Updating the checkPassword interface

Updating the test with import { checkPassword } from '@/logic' gives us this error:

Expected: "risky"
  Received: 0

Expected: "secure"
  Received: 4

Let’s go ahead and update checkPassword to get the tests passing. The minimal change is to move the passwordClass from a computed into logic.js.

function passwordClass(passwordStrength) {
  if (passwordStrength === 0) {
    return 'risky'
  }

  // ... others omitted for brevity ...

  if (passwordStrength === 4) {
    return 'secure'
  }
}

Notice we are not exporting the passwordClass function - this reflects what I stated earlier, that passwordClass is the equivalent of a private function in a language that supports that feature.

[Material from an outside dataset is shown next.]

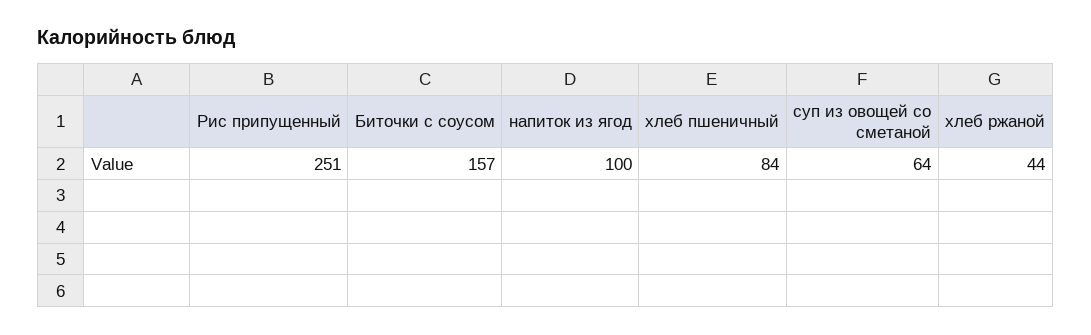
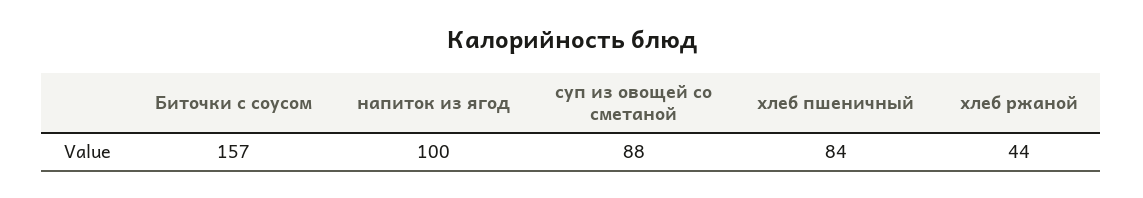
Рис припущенный: 251 -> none
суп из овощей со сметаной: 64 -> 88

Now we can update the return statement in checkPassword to use the new passwordClass method to get the checkPassword tests to pass

export function checkPassword(pass) {
  // ... implementation ...
  return passwordClass(score);
}

Now the checkPassword tests are passing. The component tests are failing, though. Let’s fix that!

<script>
import { checkPassword } from './logic'

export default {
  // ...
  computed: {
    passwordClass() {
      if (this.password) {
        const className = checkPassword(this.password);

        return {
          [className]: true,
          scored: true
        }
      }
    }
  }
};
</script>

Now all the tests are passing.

We no longer have passwordStrength and passwordClass, or a bunch of if statements, since checkPassword defines a clean interface and encapsulates all the business logic. I really like this - checkPassword is very easy to test now, and the only code in the script tag of SimplePassword is directly related to the UI. It’s also easy to switch out the password strength algorithm, - since we have the unit tests, I’ll know immediately if I broke something.

There is also a nice symmetry in our tests - we have two tests using render which only make assertions against the CSS classes, and a number of tests around our business logic, which do not touch have knowledge of the SimplePassword UI concern.

Conclusion

There are some other stylist improvements I’d like to make, but are mostly personal preference. We can be confident in making them, since we have decent test coverage. Separating the business logic and UI logic made the SimplePassword more understandable, and allowed us to improve test coverage. It also hid some of the implementation details, mimicing JavaScript’s non existance private keyword.

There is a lot of value in separating UI and application logic; testability and readabilty for starters, and very little downside. Although it requires more thought up front, you end up with a better design and more maintainable codebase.